Das gilt auch für die jeweiligen Projekte und Befindlichkeiten der Stars. Die zeigen sich gar nicht mal so eitel, wenn es darum geht, ihre Unzulänglichkeiten oder auch erfundene Negativeigenschaften ungeschönt der Öffentlichkeit zu präsentieren. So sagt man beispielsweise Veronica Ferres nach, nicht sonderlich witzig zu sein, womit die ihr gewidmete Folge spielt. Besonders lustig ist das zwar trotzdem nicht, aber womöglich ist das genau so gewollt?!
Wichtiges Thema ad absurdum geführt
Fragwürdig ist hingegen die Entscheidung, Moritz Bleibtreu jenen Part zu geben, der im Original von Cécile de Franc und damit einer Frau gespielt wird. Dabei geht es um Altersdiskriminierung im Filmbusiness. Die Person ist plötzlich zu alt für die eigentlich bereits zugesagte Rolle. Ein Thema, dem sich kaum ein männlicher Schauspieler ausgesetzt sieht. Das Problem auf diese Weise zu verdrehen, darauf muss man auch erst mal kommen. Schließlich sind Rollen für Schauspielerinnen über 50, die nicht vor Klischees triefen, nach wie vor rar gesät, während deren Kollegen als "Männer im besten Alter" ein Angebot nach dem anderen vorgelegt bekommen - deutlich jüngere Film- oder Serien-Geliebte am besten gleich inklusive.

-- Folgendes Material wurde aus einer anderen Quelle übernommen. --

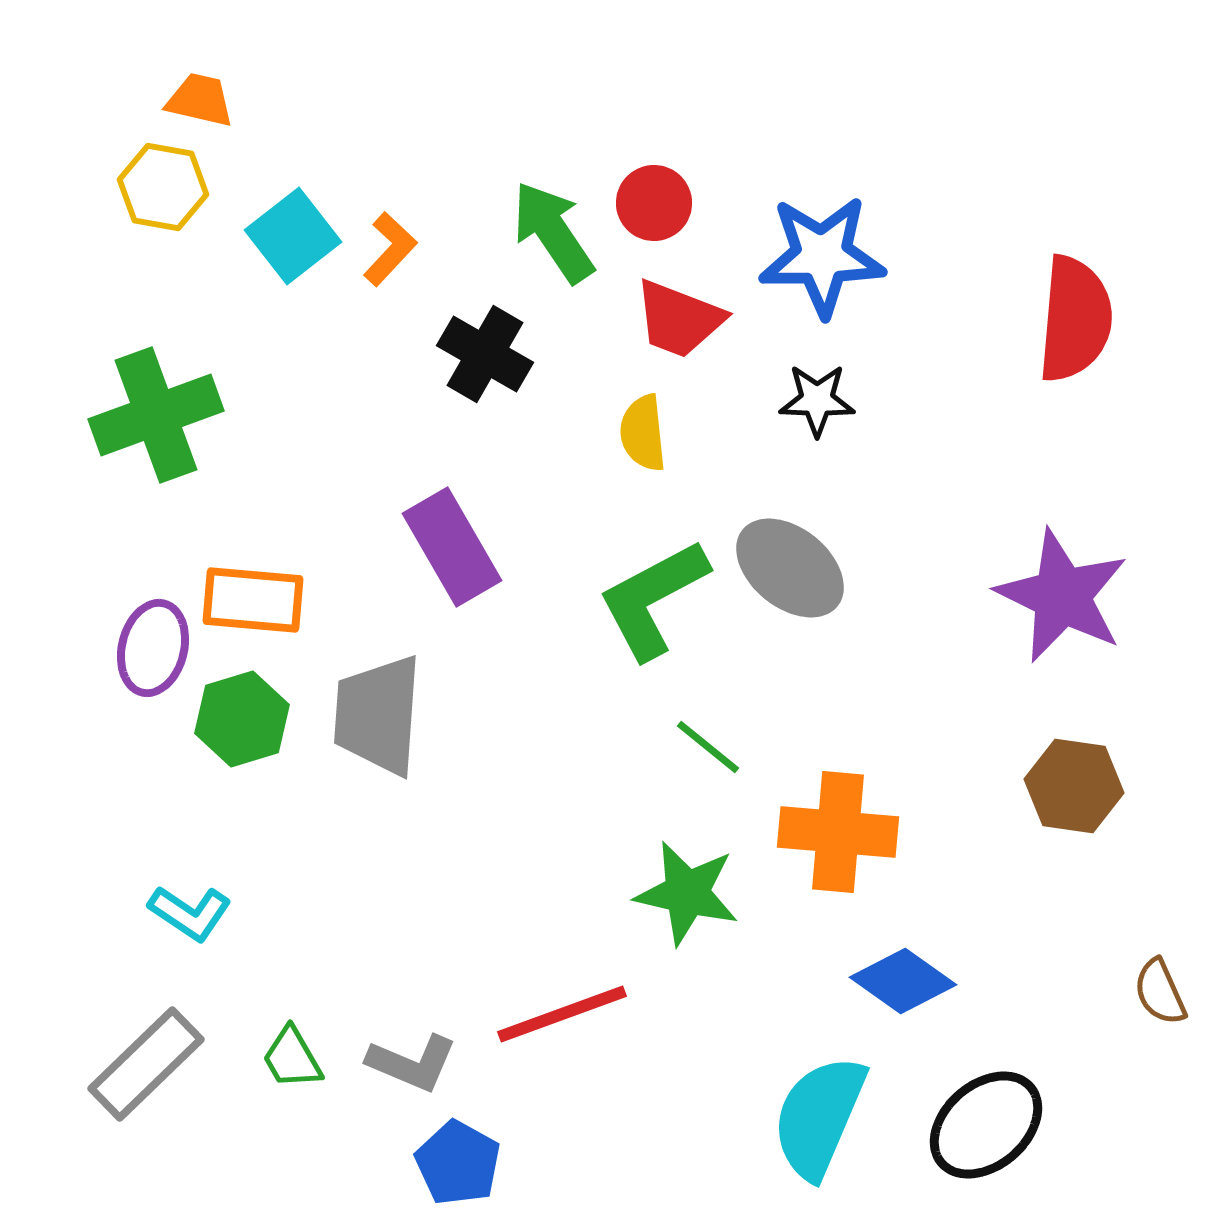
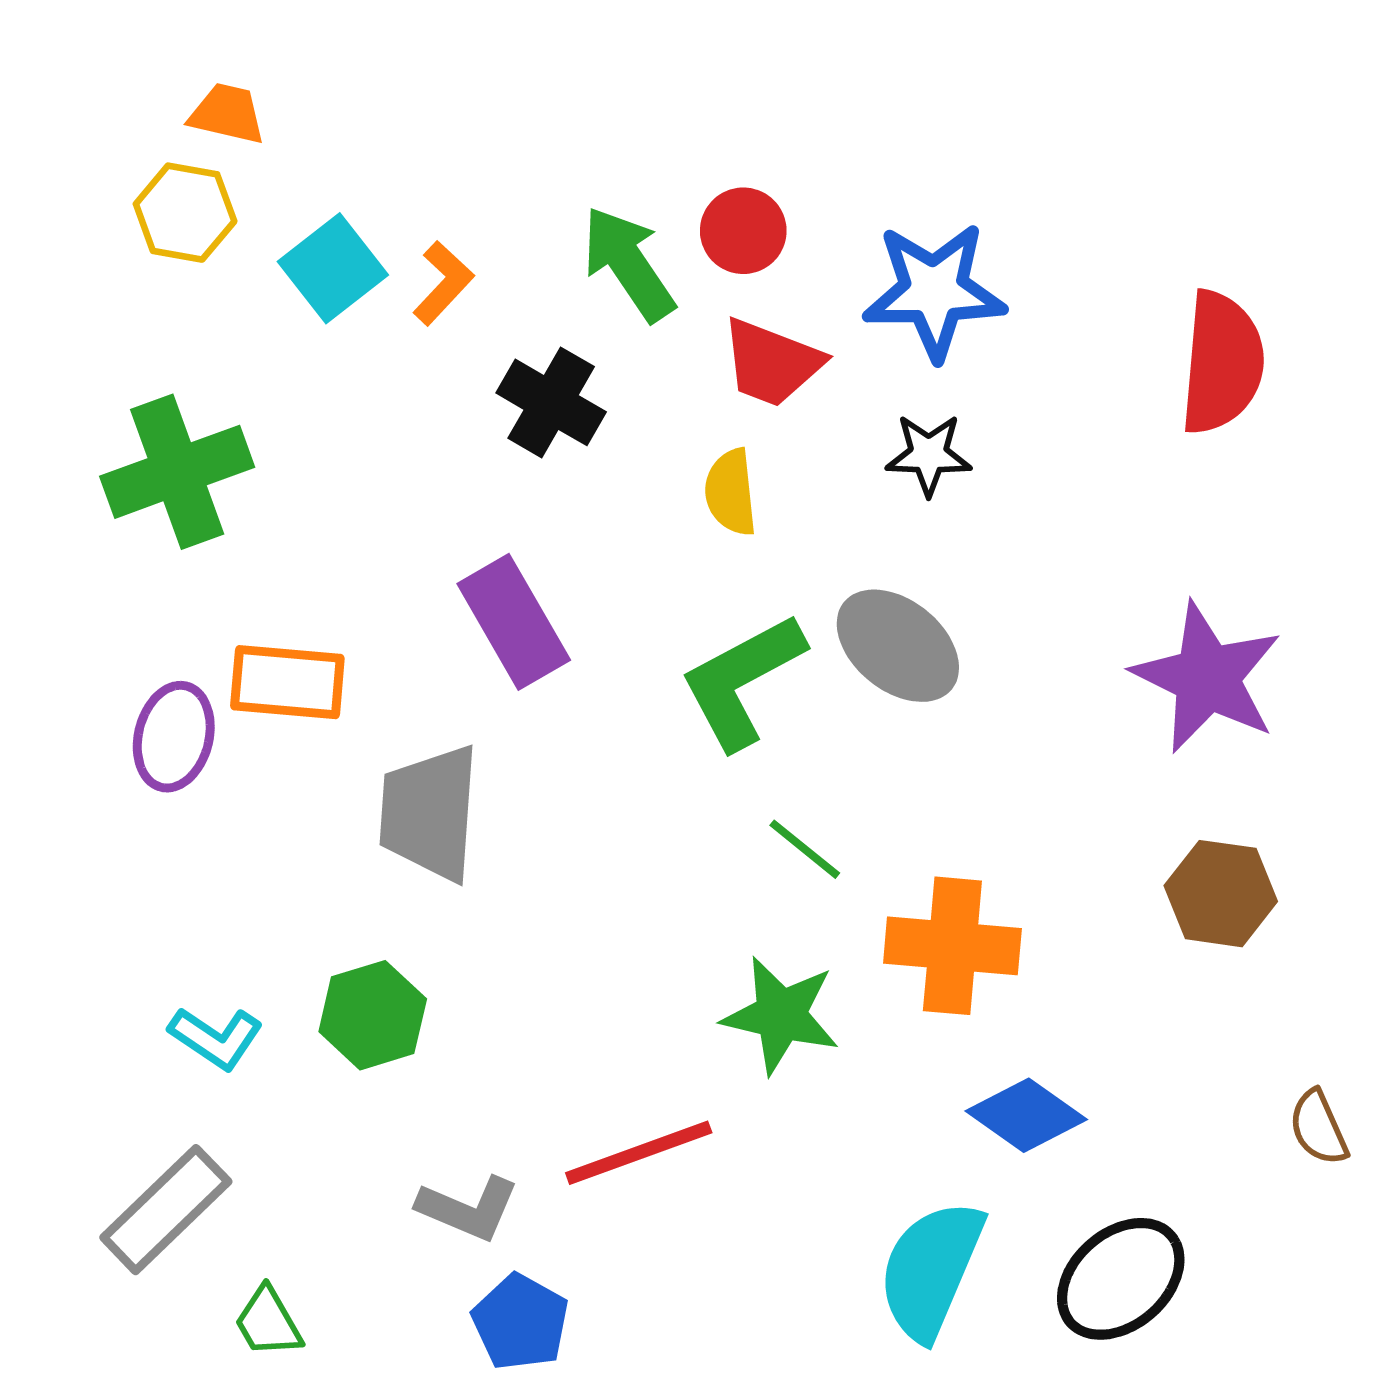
green hexagon: (242, 719) -> (373, 1015), moved
green trapezoid: (292, 1058) -> (268, 1322), moved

Sei es drum. Insgesamt ist "Call My Agent Berlin" schon allein aufgrund des gut besetzten Hauptcasts eine durchweg unterhaltsame Nummer geworden - mit stärkeren und mit schwächeren Folgen. Wer schon immer mal einen nicht immer allzu ernst zu nehmenden Blick hinter die Kulissen des Filmgeschäfts werfen wollte, ist mit dieser Serie gut beraten. Und zu erfahren, dass Heiner Lauterbach, Heike Makatsch, Katja Riemann oder auch Jürgen Vogel besser über sich selbst lachen können, als man es gemeinhin vielleicht erwartet hätte, ist zudem eine schöne Erkenntnis.
"Call My Agent Berlin" ist ab dem 12. September auf Disney+ abrufbar.